Goal 1. From the listing below, render the lines starting at the one containing "catalogue / barcode: US 995956" and ending at the one containing "collector number: 22297" as a numbered list, leaving out any blank lines.

Selected excerpt.
══════

It is well known that the molecular structure of organic molecules influences the adsorbability, and correspondingly, the effectiveness of corrosion inhibitors. The general aspects of this topic are set forth in several texts, for example Corrosion Control By Coatings, edited by H. Leidheiser, Jr. (Science Press, Princeton, 1979). Despite proposed quantitative relationships between inhibitor effectiveness and specific characteristics attributable to the inhibitor, for example the Hammet constant which is a measure of a group's ability to modify electron configuration, or, to other characteristics such as the ability to change the spatial configuration of the groups, we know of no way to predict the efficacy of a proposed inhibitor with substantial quantitative accuracy.
An immobilized EDA group, attached through silicon attachment points, to a silica gel substrate, or to silylated controlled pore glass (CPG) beads, retained molybdate or tungstate which is monomeric (see "Structural Studies of Immobilied Ethylenediamine as a Preconcentrating Agent for Molybdate and Tungstate" by Leyden, D. E., et al, Analytica Chemica Acta, 100 (1978) 545-554), but when a precipitate was formed in EDA, the precipitate contained polymeric molybdate species. Study of this phenomenon was extended to alkylaminosilanes and aminosilanecarboxylates immobilzed on a silica substrate. But alkylaminosilanes and aminosilanecarboxylates, whether diamines or triamines, form complexes which in general are easily hydrolyzed and are unsuitable for use as corrosion inhibitors, as are complexes of amines which are not organic polyamines.
By "organic polyamines" we refer to amines which do not have a silicon, phosphorus, boron or other metal or metal-like elemental component. In particular, amines in which the Si is replaced with P or B are also unsuitable as corrosion inhibitors. Such unsuitability may be attributable to the aforementioned amines in these prior art complexes being doubly protonated in acidic solutions, indicating that an ion pair is formed, giving these complexes the characteristics of ionic compounds.
Moreover, the determination by Leydon et al that the stability of the adsorption bonding to the metal determines the fixation effectiveness, was observed only in an acid aqueous system and only where the amine was attached to a silica gel or CPG bead through a silicon attachment point. Most significant is that the EDA and triethylenetetramine (TETA), modified with silane groups to present Si attachment points, were "too short" chain length), so termed because they had too few amine groups to produce a caging effect sufficient to hold and immobilize the molybdate ion, though the carbon spacing (number of carbon atoms between amine N atoms) was satisfactory.
The failure to recognize the criticality of having at least 4 amine groups in a polyamine chain to provide excellent immobilization of molybdate ions apparently stemmed from an earlier study which showed that the effectiveness of Dow Corning Z-6020 (which has only two primary amine functional groups) for the extraction of MoO.sub.4.sup.= (molybdate ion) dropped quickly as the pH rose from 3 to about 7; and, the extraction of WO.sub.4.sup.= (tungstate ion) dropped even more quickly as the pH rose from about 5 until there was no extraction of tungstate ion at about pH 10 (see "Preconcentration of Certain Anions Using Reagents Immobilized via Silylation" by Leyden, D. E. et al, Anal. Chem. 48, No. 1, 67-70, Jan 1976). Though the formation of an immobilized layer of silylated amine was established by ESCA techniques, it is clear that the extraction of MoO.sub.4.sup.= and WO.sub.4 = with the too-short silylated amines was specifically contraindicated in neutral or alkaline aqueous systems.

══════

Input.
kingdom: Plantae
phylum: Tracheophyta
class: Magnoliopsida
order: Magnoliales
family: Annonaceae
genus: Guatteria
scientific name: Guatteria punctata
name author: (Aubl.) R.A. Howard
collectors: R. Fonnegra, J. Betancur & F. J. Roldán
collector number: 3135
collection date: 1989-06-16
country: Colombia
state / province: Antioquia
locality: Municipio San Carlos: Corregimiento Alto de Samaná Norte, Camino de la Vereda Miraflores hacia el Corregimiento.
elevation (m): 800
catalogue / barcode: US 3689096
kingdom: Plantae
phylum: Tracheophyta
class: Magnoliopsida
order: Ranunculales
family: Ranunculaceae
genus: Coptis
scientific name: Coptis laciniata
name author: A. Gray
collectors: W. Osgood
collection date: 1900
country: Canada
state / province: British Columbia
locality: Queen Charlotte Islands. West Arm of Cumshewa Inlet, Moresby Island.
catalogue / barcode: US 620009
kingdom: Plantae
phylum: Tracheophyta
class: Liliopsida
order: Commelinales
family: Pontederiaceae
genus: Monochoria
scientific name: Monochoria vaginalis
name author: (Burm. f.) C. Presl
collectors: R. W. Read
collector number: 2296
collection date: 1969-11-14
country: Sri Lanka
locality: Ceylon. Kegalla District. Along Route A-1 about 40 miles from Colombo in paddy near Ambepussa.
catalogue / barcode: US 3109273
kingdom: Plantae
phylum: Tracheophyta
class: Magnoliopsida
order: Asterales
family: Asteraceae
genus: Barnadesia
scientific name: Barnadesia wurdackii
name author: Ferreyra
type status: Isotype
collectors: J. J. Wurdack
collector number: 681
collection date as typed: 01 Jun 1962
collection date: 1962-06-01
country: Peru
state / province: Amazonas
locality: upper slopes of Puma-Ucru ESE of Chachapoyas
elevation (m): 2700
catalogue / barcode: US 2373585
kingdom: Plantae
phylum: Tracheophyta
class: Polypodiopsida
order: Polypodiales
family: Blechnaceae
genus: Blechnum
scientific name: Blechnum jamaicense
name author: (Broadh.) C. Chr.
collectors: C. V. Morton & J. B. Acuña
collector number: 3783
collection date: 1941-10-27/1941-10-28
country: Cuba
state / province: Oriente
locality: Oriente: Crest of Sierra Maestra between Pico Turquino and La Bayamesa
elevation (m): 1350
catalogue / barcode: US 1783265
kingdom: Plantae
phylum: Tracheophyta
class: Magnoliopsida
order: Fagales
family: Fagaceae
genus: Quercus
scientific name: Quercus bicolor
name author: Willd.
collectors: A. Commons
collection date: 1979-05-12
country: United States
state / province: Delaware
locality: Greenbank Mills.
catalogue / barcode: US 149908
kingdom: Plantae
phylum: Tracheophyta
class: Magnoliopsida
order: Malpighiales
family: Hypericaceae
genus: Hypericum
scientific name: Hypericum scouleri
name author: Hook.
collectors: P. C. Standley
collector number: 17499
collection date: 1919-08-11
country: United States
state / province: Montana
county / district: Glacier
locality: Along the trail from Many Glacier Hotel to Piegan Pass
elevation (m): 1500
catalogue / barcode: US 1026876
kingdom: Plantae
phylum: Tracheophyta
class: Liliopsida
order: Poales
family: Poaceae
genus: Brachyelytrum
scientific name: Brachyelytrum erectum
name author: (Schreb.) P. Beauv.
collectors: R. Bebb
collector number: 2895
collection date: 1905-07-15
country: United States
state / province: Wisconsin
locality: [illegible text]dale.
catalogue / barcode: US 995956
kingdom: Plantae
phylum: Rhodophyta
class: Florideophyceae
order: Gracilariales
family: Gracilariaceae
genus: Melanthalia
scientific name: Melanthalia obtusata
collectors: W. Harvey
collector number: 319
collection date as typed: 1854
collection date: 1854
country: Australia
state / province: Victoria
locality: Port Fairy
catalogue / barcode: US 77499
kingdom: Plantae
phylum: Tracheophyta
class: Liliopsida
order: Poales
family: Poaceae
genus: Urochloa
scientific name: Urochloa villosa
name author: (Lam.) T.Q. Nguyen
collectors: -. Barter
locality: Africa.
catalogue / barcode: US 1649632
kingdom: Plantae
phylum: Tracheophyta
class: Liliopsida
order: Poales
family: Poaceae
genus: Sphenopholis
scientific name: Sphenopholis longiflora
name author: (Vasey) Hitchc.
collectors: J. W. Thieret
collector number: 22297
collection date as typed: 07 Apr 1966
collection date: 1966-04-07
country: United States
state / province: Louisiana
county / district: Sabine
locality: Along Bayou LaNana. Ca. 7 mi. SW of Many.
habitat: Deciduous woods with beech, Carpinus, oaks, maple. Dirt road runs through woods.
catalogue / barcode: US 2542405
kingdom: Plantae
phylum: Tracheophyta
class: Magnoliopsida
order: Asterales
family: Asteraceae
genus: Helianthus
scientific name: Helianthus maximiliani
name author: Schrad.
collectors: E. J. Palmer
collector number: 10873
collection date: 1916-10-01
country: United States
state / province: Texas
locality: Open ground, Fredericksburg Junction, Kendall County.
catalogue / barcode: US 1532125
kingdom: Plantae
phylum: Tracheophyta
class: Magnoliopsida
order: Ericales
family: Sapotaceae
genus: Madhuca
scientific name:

══════

Goal 2. Return, word for word, the passage of the corrosion inhibitor text starting at "It is well known" and ending at "substantial quantitative accuracy.".

Written solution 1.
1. catalogue / barcode: US 995956
2. kingdom: Plantae
3. phylum: Rhodophyta
4. class: Florideophyceae
5. order: Gracilariales
6. family: Gracilariaceae
7. genus: Melanthalia
8. scientific name: Melanthalia obtusata
9. collectors: W. Harvey
10. collector number: 319
11. collection date as typed: 1854
12. collection date: 1854
13. country: Australia
14. state / province: Victoria
15. locality: Port Fairy
16. catalogue / barcode: US 77499
17. kingdom: Plantae
18. phylum: Tracheophyta
19. class: Liliopsida
20. order: Poales
21. family: Poaceae
22. genus: Urochloa
23. scientific name: Urochloa villosa
24. name author: (Lam.) T.Q. Nguyen
25. collectors: -. Barter
26. locality: Africa.
27. catalogue / barcode: US 1649632
28. kingdom: Plantae
29. phylum: Tracheophyta
30. class: Liliopsida
31. order: Poales
32. family: Poaceae
33. genus: Sphenopholis
34. scientific name: Sphenopholis longiflora
35. name author: (Vasey) Hitchc.
36. collectors: J. W. Thieret
37. collector number: 22297

Written solution 2.
It is well known that the molecular structure of organic molecules influences the adsorbability, and correspondingly, the effectiveness of corrosion inhibitors. The general aspects of this topic are set forth in several texts, for example Corrosion Control By Coatings, edited by H. Leidheiser, Jr. (Science Press, Princeton, 1979). Despite proposed quantitative relationships between inhibitor effectiveness and specific characteristics attributable to the inhibitor, for example the Hammet constant which is a measure of a group's ability to modify electron configuration, or, to other characteristics such as the ability to change the spatial configuration of the groups, we know of no way to predict the efficacy of a proposed inhibitor with substantial quantitative accuracy.